In describing the pre-project problem on media releases and on its website, Hawaii Meth Project cited a 2007 biennial Youth Risk Behavior Survey showing that 7.3 percent of Hawaii high school sophomores admitted having used meth, "up 87 percent from 2005," indicating an absolute rise from 3 percent.
Adams maintains that "rates of decline" are more telling than "percentage point declines" when comparing survey numbers in state comparisons.
That 2007 survey result was the only one in the past decade indicating that admitted meth use among Hawaii high school youths increased from two years previously, from 4.3 percent to 4.5 percent, mainly because of the sophomores’ responses. The survey indicates admitted previous meth use by 5.2 percent of freshmen, 1.1 percent of juniors and 3.2 percent of seniors.
Hawaii’s 2009 survey result shows previous meth use by high school students declined to 3.9 percent. Individual class records indicating how the survey of the 2007 sophomores differed from the one taken in their senior year of 2009 were unavailable.

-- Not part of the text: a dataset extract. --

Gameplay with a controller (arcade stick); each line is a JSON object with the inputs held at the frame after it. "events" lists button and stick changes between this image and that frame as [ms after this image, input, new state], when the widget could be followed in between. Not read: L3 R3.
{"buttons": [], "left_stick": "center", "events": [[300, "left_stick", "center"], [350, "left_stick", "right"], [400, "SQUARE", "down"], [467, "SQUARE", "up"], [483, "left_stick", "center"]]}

Ohta says the project’s TV commercials are misleading. When viewers, especially young people, look at the commercials, they will say, "I know someone who uses meth, and they don’t look like that," Ohta said. "So it loses credibility with a certain population of students."
The ads also portray meth addicts as being violent, losing their teeth or having skin problems, but those conditions are not always the case, Ohta said. "So what happens is that at school, teachers look at students and they say, ‘My students don’t look like that so we don’t have a meth problem.’"
Adams said the conditions portrayed on the ads reflect the real effects of meth use.
"Not everybody is going to look like the meth addicts that we’re showing in the ads," Adams said, "but I know meth addicts to look like that, and I’ve had people in recovery come up to me and tell me that is what they look like, or that is what their uncle looked like before he committed suicide, or that their daughter lost a tremendous amount of weight."
The Montana project was begun with private funds but in 2007 received $2 million from Montana’s legislature and $1.5 million in federal funds. The Hawaii Meth Project operates on $1 million yearly in private donations.
Adams said the project is not "standing alone" but works with other programs aimed at preventing illicit drug use and with counselors and law enforcement agencies.
"Everybody is working very diligently," she said.